After about half an hour of walking on the edge of the street, against the traffic, which was still hurtling by, as fast as it could go, we arrived at the cemetery chapel. It was full, so we stood out on the porch in front. Unlike masses for Indians in Minnesota, this was not a Syro-Malabar Rite mass, which tends to run for two hours, this was a Latin-Rite mass, exactly like ours, only in Malayalam. Mary Joy liked the music, though it was heavily miked and, along with
the violins, snare drum and one male and one female singer, the ensemble included a synthesizer. The homily was impassioned, and I figured that the priest was a good speaker, though I couldn't understand a word. The Kiss of Peace, which in the U.S. Is a Handshake of Peace, in Kochi is a Bow of Peace, with your hands folded as if in prayer--in other words, the standard Indian greeting pose that in the North is associated with saying "Namaste," but with a deeper bow. Communion is in the mouth, not in the hand.

Immediately after mass, there were prayers associated with a list of names, presumably the parishioners who had died during the past year. After that, things continued, but we decided to leave. We started walking the way we had come, but after a lengthy walk we saw a tuk-tuk stop across the street from us, so we went over and asked him to take us to the Malabar House hotel. I asked him what that would cost, in reply, he asked what I would offer. "Fifty rupees?" I asked--that was the cost of most short tuk-tuk rides we had taken (about 75 cents). He agreed, and we drove off to the Malabar House.
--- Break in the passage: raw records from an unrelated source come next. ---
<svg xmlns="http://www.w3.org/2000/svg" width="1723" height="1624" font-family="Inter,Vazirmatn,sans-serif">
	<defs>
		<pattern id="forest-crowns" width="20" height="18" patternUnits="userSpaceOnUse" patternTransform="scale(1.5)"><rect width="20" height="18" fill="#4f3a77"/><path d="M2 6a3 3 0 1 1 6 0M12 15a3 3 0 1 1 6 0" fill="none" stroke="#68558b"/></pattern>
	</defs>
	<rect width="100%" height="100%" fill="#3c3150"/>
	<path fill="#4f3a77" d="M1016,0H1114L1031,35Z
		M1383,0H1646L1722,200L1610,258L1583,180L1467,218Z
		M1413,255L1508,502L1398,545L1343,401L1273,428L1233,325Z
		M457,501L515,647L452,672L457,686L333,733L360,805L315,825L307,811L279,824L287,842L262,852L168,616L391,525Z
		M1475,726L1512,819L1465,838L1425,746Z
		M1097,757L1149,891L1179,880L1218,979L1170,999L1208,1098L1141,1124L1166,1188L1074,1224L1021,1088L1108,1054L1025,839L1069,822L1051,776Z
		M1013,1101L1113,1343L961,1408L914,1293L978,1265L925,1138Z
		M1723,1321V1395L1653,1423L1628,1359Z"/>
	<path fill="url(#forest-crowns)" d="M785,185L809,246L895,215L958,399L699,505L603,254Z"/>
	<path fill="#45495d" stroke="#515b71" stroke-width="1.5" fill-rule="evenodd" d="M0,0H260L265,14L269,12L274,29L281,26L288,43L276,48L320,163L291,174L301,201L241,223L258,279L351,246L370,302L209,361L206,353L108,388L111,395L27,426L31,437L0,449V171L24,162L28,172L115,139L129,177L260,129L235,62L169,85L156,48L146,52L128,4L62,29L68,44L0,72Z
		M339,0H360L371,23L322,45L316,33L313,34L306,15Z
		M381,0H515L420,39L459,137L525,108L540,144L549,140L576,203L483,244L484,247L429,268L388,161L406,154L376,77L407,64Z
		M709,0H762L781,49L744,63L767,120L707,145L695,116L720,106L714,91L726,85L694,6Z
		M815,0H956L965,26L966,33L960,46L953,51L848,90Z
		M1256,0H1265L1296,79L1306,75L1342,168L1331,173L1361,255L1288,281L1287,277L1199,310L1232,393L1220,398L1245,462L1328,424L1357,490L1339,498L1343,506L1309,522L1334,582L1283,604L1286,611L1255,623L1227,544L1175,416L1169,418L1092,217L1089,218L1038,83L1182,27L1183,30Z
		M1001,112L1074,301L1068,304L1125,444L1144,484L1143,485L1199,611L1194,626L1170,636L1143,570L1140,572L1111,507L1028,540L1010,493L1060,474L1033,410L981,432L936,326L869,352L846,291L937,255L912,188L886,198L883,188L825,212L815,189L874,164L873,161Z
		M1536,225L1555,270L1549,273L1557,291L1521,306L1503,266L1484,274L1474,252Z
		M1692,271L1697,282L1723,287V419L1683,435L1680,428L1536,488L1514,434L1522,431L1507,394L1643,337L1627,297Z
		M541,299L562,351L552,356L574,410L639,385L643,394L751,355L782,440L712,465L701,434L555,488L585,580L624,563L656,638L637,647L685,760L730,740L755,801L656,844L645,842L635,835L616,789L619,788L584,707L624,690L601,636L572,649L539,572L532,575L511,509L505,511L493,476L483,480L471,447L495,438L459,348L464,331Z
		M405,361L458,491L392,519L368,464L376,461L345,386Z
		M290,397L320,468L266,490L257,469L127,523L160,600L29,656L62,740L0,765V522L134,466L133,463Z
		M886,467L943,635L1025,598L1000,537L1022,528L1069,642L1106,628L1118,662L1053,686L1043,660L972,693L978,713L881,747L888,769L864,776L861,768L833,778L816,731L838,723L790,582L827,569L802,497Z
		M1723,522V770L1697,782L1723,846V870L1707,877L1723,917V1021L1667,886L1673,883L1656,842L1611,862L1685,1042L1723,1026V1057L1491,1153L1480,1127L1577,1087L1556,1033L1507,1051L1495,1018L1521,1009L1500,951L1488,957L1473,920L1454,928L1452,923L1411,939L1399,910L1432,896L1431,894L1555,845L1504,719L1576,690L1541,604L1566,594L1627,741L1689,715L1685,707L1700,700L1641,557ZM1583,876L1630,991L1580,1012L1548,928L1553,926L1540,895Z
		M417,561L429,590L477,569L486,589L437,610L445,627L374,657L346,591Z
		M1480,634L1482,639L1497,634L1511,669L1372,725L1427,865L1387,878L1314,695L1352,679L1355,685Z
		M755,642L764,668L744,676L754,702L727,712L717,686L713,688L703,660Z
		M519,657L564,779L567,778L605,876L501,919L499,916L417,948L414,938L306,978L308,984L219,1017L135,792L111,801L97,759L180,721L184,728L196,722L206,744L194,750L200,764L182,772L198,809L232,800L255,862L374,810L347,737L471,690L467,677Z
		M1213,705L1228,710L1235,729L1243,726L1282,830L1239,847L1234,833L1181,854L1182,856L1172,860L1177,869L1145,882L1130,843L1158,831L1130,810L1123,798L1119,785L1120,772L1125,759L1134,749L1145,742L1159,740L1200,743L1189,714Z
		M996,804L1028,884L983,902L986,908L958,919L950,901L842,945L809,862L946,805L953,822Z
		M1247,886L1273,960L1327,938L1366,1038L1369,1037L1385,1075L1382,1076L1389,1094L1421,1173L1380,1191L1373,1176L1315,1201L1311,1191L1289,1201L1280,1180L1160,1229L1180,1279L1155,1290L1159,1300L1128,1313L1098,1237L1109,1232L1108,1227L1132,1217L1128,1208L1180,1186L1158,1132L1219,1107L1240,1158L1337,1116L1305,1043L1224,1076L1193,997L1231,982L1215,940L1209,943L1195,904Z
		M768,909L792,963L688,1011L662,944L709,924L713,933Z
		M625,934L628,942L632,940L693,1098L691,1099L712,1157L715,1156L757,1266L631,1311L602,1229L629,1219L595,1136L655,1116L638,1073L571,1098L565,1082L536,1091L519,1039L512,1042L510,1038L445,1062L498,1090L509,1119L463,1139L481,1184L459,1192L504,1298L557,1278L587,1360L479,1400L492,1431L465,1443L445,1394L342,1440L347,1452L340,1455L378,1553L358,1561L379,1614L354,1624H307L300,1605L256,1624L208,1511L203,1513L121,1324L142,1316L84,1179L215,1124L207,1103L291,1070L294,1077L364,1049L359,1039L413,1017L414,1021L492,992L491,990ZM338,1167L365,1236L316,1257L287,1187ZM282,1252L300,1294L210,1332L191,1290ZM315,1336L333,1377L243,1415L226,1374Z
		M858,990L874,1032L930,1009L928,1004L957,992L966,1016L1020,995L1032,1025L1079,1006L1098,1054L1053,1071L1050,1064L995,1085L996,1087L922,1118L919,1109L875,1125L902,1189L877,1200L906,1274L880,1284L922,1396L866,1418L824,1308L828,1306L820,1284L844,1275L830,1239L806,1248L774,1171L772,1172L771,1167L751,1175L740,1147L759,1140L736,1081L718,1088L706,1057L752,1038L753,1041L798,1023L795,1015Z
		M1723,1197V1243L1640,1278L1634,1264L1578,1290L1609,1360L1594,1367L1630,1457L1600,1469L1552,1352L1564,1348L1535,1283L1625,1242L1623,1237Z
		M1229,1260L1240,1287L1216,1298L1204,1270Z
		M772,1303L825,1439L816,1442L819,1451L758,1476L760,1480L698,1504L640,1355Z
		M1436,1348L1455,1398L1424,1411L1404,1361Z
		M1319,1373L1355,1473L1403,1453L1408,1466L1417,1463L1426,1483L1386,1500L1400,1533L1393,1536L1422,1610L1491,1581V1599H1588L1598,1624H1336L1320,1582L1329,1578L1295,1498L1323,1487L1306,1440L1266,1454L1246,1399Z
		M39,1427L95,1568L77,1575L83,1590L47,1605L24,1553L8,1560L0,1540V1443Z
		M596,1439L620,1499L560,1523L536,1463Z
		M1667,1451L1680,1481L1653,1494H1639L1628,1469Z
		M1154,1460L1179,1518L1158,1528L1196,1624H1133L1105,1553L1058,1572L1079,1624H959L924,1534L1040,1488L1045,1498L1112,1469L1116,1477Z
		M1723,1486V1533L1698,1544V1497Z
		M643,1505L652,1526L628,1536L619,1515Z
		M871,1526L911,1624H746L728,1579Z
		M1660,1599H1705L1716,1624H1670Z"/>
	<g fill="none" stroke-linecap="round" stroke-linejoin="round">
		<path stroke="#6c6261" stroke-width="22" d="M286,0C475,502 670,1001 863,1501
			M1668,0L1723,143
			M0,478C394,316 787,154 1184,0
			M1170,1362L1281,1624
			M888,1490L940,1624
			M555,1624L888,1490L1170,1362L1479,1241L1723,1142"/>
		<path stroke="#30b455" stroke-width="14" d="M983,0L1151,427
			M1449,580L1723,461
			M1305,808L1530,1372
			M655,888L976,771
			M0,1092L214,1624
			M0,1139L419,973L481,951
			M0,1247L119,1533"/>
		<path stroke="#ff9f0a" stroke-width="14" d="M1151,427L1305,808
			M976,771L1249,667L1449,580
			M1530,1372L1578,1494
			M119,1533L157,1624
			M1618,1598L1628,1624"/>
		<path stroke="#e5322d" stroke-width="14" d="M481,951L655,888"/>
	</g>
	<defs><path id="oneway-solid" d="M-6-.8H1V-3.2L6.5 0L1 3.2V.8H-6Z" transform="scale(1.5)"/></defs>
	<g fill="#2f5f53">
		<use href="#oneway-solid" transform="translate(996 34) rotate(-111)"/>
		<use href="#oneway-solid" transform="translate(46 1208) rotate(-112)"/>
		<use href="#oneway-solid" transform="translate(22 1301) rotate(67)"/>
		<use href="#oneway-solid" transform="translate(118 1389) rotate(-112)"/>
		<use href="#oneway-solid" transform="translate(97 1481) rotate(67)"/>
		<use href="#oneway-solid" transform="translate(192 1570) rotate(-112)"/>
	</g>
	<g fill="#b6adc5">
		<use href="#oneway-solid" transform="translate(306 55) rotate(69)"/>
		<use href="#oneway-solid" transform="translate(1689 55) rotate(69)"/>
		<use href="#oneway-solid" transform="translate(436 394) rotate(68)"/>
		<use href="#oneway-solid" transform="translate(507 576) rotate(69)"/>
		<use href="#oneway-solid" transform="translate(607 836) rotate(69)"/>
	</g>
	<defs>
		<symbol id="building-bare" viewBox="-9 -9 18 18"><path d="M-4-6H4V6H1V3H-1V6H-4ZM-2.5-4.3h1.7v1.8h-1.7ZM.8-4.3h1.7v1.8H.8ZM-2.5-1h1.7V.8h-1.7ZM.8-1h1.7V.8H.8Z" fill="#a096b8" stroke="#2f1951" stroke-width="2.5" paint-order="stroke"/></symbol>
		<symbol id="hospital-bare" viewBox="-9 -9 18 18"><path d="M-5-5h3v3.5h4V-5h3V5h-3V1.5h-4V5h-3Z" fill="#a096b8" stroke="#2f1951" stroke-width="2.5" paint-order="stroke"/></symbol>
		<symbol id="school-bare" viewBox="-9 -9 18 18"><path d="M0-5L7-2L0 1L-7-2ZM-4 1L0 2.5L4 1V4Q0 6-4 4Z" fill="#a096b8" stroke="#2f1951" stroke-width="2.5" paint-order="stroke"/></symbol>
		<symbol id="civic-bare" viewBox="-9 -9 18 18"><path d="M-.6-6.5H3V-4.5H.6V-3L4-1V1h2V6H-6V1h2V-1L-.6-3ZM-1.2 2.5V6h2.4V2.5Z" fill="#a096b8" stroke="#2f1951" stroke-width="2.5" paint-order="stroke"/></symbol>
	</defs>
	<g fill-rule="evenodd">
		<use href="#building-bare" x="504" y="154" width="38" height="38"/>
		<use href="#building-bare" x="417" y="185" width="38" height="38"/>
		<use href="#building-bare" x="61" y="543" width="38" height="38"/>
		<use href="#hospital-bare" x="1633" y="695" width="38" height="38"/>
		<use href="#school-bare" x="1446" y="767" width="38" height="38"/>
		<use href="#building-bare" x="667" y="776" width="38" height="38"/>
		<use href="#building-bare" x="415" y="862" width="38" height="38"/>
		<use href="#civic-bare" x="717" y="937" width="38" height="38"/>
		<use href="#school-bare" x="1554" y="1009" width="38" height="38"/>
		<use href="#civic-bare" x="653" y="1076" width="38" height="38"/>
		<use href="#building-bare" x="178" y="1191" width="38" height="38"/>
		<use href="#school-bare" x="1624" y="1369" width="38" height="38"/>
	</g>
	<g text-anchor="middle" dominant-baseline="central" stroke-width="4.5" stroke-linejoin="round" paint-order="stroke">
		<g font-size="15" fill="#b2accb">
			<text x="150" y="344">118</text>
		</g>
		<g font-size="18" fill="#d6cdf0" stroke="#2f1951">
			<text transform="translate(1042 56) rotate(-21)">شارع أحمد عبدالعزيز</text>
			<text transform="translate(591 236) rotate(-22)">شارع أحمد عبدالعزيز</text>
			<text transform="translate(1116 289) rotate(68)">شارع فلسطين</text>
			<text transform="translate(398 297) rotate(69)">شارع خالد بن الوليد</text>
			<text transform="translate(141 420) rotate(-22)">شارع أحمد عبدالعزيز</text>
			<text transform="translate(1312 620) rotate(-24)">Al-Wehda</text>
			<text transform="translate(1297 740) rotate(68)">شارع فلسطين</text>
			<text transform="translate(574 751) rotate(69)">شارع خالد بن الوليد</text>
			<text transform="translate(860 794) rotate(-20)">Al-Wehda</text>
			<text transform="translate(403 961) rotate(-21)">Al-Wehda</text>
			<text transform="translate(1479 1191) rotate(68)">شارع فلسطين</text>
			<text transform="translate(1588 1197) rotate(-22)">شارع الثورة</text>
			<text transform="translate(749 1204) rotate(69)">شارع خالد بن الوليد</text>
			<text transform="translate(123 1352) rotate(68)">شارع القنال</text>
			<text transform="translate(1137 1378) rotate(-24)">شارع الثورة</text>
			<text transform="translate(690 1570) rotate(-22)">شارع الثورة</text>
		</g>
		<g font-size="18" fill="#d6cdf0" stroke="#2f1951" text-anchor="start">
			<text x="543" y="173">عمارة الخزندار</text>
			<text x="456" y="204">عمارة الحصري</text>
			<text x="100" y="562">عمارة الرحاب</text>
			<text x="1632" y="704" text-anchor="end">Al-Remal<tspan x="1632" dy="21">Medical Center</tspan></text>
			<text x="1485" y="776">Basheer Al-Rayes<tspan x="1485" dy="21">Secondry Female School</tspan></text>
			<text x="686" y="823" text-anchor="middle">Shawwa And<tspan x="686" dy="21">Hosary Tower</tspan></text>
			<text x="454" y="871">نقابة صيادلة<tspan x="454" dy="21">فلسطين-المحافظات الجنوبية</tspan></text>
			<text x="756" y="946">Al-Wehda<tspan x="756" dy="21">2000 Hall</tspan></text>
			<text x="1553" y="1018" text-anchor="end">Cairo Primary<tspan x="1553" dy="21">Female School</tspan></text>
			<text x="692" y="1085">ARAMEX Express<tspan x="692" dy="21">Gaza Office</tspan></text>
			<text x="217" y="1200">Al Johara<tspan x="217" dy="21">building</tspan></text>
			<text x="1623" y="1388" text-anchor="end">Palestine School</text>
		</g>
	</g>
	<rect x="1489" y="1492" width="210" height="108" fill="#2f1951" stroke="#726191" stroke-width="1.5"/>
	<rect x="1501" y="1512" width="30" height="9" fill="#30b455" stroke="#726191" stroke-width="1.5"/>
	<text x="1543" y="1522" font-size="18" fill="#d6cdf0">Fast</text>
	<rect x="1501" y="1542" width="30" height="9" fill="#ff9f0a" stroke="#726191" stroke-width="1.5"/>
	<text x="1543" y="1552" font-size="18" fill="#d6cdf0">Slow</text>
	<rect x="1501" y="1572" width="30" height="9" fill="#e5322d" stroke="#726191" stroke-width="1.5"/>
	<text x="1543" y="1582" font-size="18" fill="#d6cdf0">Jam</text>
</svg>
The driver asked if he should wait, but we weren't sure when we'd be done eating, so we said no.

But the Malabar Junction restaurant was full and we didn't want to wait 45 minutes for a table, so we looked in Lonely Planet. That guide had two starred restaurants, Malabar Junction and Dal Roti. I had read that the latter was closed on Sundays, so we settled on Casa Linda and went outside. The same tuk-tuk was there, and when I asked the driver what it would cost to go to Casa Linda, he gave me the same answer as before, so I gave him the same reply, and we were off. While driving, he said that there was a very good restaurant nearby, Dal Roti. I replied that our guidebook said that it was closed on Sunday's, but he said that our guidebook was wrong. So we drove to Dal Roti and, sure enough, it was open,and had a two-person table available right out front, in a sort of enclosed entryway. The driver said that he could be back an hour later, and gave us his card, in case we finished earlier and wanted to call him.
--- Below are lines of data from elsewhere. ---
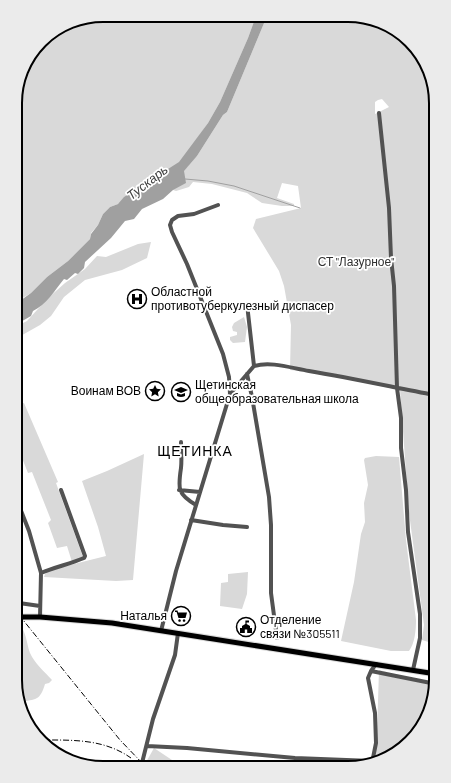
<svg xmlns="http://www.w3.org/2000/svg" width="451" height="783" font-family="Barlow,sans-serif">
  <style>
    .green { fill: #d9d9d9; fill-rule: evenodd }
    .water { fill: #a0a0a0 }
    .lines { fill: none; stroke-linecap: round; stroke-linejoin: round }
    .stream { stroke: #a0a0a0; stroke-width: 1 }
    .major-casing { stroke: #dbdbdb; stroke-width: 7 }
    .minor { stroke: #525252; stroke-width: 4 }
    .major { stroke: #000; stroke-width: 5 }
    .rail { stroke: #000; stroke-width: 1; stroke-dasharray: 6 2 1 2; stroke-linecap: butt }
    .labels { text-anchor: middle; stroke-width: 3.5; stroke-linejoin: round; paint-order: stroke }
    .park-label { font-size: 12px; fill: #303030; stroke: #fff }
    .poi-label { font-size: 12px; fill: #000; stroke: #fff; text-anchor: start }
    .water-label { font-size: 13px; font-style: italic; fill: #414141; stroke: #fff }
    .quarter-label { font-size: 14px; letter-spacing: 1px; fill: #000; stroke: #fff }
    .rim { fill: none; stroke: #000; stroke-width: 2 }
  </style>
  <rect width="100%" height="100%" fill="#fff"/>
  <path class="green" d="M 103,15 L 256,16 L 248,38 L 220,102 L 208,123 L 175,170 L 118,204 L 110,207 L 103,214 L 98,225 L 91,233 L 90,239 L 68,261 L 47,277 L 31,293 L 21,299 L 17,313 L 16,92 L 24,64 L 45,37 L 70,22 Z
    M 267,16 L 365,17 L 406,37 L 431,75 L 435,644 L 422,640 L 424,625 L 409,513 L 400,390 L 318,373 L 290,370 L 291,325 L 284,286 L 279,271 L 253,228 L 256,219 L 301,208 L 298,186 L 282,183 L 277,198 L 294,204 L 294,206 L 282,206 L 262,203 L 247,193 L 212,184 L 193,182 L 189,187 L 176,191 L 173,190 L 179,176 L 197,156 L 223,115 L 227,112 ZM 382,99 L 389,107 L 375,114 L 375,102 L 378,100 Z
    M 151,242 L 147,258 L 122,270 L 85,280 L 64,297 L 51,316 L 40,325 L 17,338 L 17,326 L 27,321 L 47,299 L 65,283 L 85,269 L 97,256 L 106,257 L 138,244 Z
    M 244,317 L 247,327 L 245,342 L 233,343 L 230,340 L 230,337 L 237,335 L 237,332 L 233,331 L 232,327 L 234,323 Z
    M 24,403 L 58,482 L 56,483 L 83,557 L 72,562 L 67,546 L 57,548 L 48,523 L 51,520 L 32,472 L 28,473 L 18,448 L 18,405 Z
    M 144,454 L 133,580 L 116,581 L 44,577 L 45,574 L 50,570 L 106,556 L 98,527 L 82,481 L 107,471 Z
    M 376,456 L 399,457 L 406,540 L 416,620 C 416,630 415,643 409,651 L 391,651 L 341,641 L 354,582 L 361,534 L 365,522 L 364,503 L 368,485 L 364,460 L 365,458 Z
    M 248,572 L 247,594 L 242,609 L 220,606 L 221,583 L 228,582 L 228,574 Z
    M 19,624 C 27,633 26,642 30,653 C 35,664 44,671 52,680 L 49,683 L 45,684 C 40,701 36,699 20,702 Z
    M 379,670 L 411,678 L 436,686 L 418,734 L 375,763 L 377,732 Z
    M 154,748 L 181,766 L 148,766 L 145,764 Z"/>
  <path class="water" d="M 256,16 L 267,16 L 227,112 L 223,115 L 197,156 L 184,171 L 186,183 L 173,190 L 163,199 L 142,209 L 134,219 L 125,221 L 111,238 L 85,262 L 84,268 L 78,274 L 75,273 L 67,280 L 64,279 C 55,290 46,305 33,311 L 31,316 L 17,324 L 17,303 L 31,293 L 47,277 L 68,261 L 90,239 L 91,234 L 98,225 L 103,214 L 110,207 L 118,204 L 124,197 L 179,162 L 208,123 L 220,102 L 248,38 Z"/>
  <g class="lines">
    <path class="stream" d="M 185,179 L 208,181 L 234,186 L 300,208"/>
    <g class="major-casing">
      <path id="major" d="M 19,617 L 40,617 L 112,623 L 436,674"/>
    </g>
    <path class="minor" d="M 379,113 L 389,208 L 391,258 L 394,286 L 397,388 L 401,418 L 401,448 L 406,490 L 408,532 L 420,614 L 420,638 L 413,670
      M 247,304 L 254,366
      M 247,374 L 252,397 L 269,497 L 271,525 L 271,593 L 277,638
      M 230,394 L 254,366 C 271,361 291,368 309,371 C 351,378 392,387 434,395
      M 181,442 C 181,450 182,459 181,468 C 178,488 177,494 196,505
      M 179,490 L 200,492
      M 18,503 L 29,531 L 41,573 L 40,617
      M 191,520 L 223,525 L 247,527
      M 41,573 C 55,567 70,564 84,558 L 85,556 L 61,490
      M 19,603 L 40,606
      M 161,631 L 176,571 L 230,394 L 229,377 L 223,354 L 187,264 L 172,232 L 170,225 L 172,220 L 178,216 L 194,214 L 218,205
      M 371,671 L 436,684
      M 147,746 L 187,748 L 295,758 L 372,761
      M 372,763 L 376,743 L 375,713 L 368,678 L 371,671 L 376,664
      M 141,767 L 153,719 L 175,655 L 178,633"/>
    <use href="#major" class="major"/>
    <path class="rail" d="M 19,615 L 120,740 L 145,766
      M 41,740 C 74,740 104,739 131,758"/>
  </g>
  <defs>
    <g id="hospital-ring" transform="scale(1)"><circle r="9.5" fill="#fff" stroke="#000" stroke-width="1.5"/><path d="M-5-5h3v3.5h4V-5h3V5h-3V1.5h-4V5h-3Z" fill="#000"/></g>
    <g id="sight-ring" transform="scale(1)"><circle r="9.5" fill="#fff" stroke="#000" stroke-width="1.5"/><path d="M0-6L1.8-2.2L6-1.7L2.9 1.2L3.7 5.4L0 3.3L-3.7 5.4L-2.9 1.2L-6-1.7L-1.8-2.2Z" fill="#000"/></g>
    <g id="school-ring" transform="scale(1)"><circle r="9.5" fill="#fff" stroke="#000" stroke-width="1.5"/><path d="M0-5L7-2L0 1L-7-2ZM-4 1L0 2.5L4 1V4Q0 6-4 4Z" fill="#000"/></g>
    <g id="supermarket-ring" transform="scale(1)"><circle r="9.5" fill="#fff" stroke="#000" stroke-width="1.5"/><path d="M-6-5.5h2.5l.6 2H6L4.5 2H-2.5L-4.4-4H-6ZM-1.5 3.2a1.3 1.3 0 1 0 .1 0ZM3 3.2a1.3 1.3 0 1 0 .1 0Z" fill="#000"/></g>
    <g id="civic-ring" transform="scale(1)"><circle r="9.5" fill="#fff" stroke="#000" stroke-width="1.5"/><path d="M-.6-6.5H3V-4.5H.6V-3L4-1V1h2V6H-6V1h2V-1L-.6-3ZM-1.2 2.5V6h2.4V2.5Z" fill="#000"/></g>
  </defs>
  <g fill-rule="evenodd">
    <use href="#hospital-ring" x="137" y="299"/>
    <use href="#sight-ring" x="155" y="391"/>
    <use href="#school-ring" x="181" y="392"/>
    <use href="#supermarket-ring" x="181" y="616"/>
    <use href="#civic-ring" x="246" y="627"/>
  </g>
  <g class="labels">
    <g class="park-label">
      <text x="356" y="266">СТ "Лазурное"</text>
    </g>
    <g class="poi-label">
      <text x="151" y="296">Областной<tspan x="151" dy="14">противотуберкулезный диспасер</tspan></text>
      <text x="195" y="389">Щетинская<tspan x="195" dy="14">общеобразовательная школа</tspan></text>
      <text x="141" y="395" text-anchor="end">Воинам ВОВ</text>
      <text x="167" y="620" text-anchor="end">Наталья</text>
      <text x="260" y="624">Отделение<tspan x="260" dy="14">связи №305511</tspan></text>
    </g>
    <g class="water-label">
      <text transform="translate(147 182) rotate(-38)" y="5">Тускарь</text>
    </g>
    <g class="quarter-label">
      <text x="195" y="456">ЩЕТИНКА</text>
    </g>
  </g>
  <path d="M0 0H451V783H0ZM103 22H348A81 81 0 0 1 429 103V680A81 81 0 0 1 348 761H103A81 81 0 0 1 22 680V103A81 81 0 0 1 103 22Z" fill="#ebebeb" fill-rule="evenodd"/>
  <path class="rim" d="M103 22H348A81 81 0 0 1 429 103V680A81 81 0 0 1 348 761H103A81 81 0 0 1 22 680V103A81 81 0 0 1 103 22Z"/>
</svg>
It was a North Indian restaurant, with a very different vibe from the very elegant Malabar Junction--sort of backpacker-meets-the-Middle-East. At first, Mary Joy was disappointed. This was not the style or type of restaurant that she had wanted for her birthday dinner. At first we were going to order a chicken biryani apiece, but the woman who took our order--she may have been the owner's wife--said that that would probably be too much, and that it might be better to order one, split it and add something else. Mary Joy was considering dal (a lentil dish), but the woman said that that wouldn't work with the biryani, and suggested splitting a chicken kati roll instead. We were very pleased with the results,and could see how the restaurant was so highly praised by both Lonely Planet and Tripadvisor. The total price, including a mango lassi and a bottle of water, was 350 rupees (about $5.25), to which we added a 40 rupee tip. When we finished, the tuk-tuk was waiting. As we rode back to the hotel, the driver told us odds and ends about Kochi, hoping, I think, to be employed to tour the town, but Mary Joy had to tell him that we would be leaving Kochi at 5:30 the next morning. I paid him a hundred rupees, instead of our usual fifty, but I have trouble feeling particularly virtuous about paying someone $1.50 instead of 75 cents.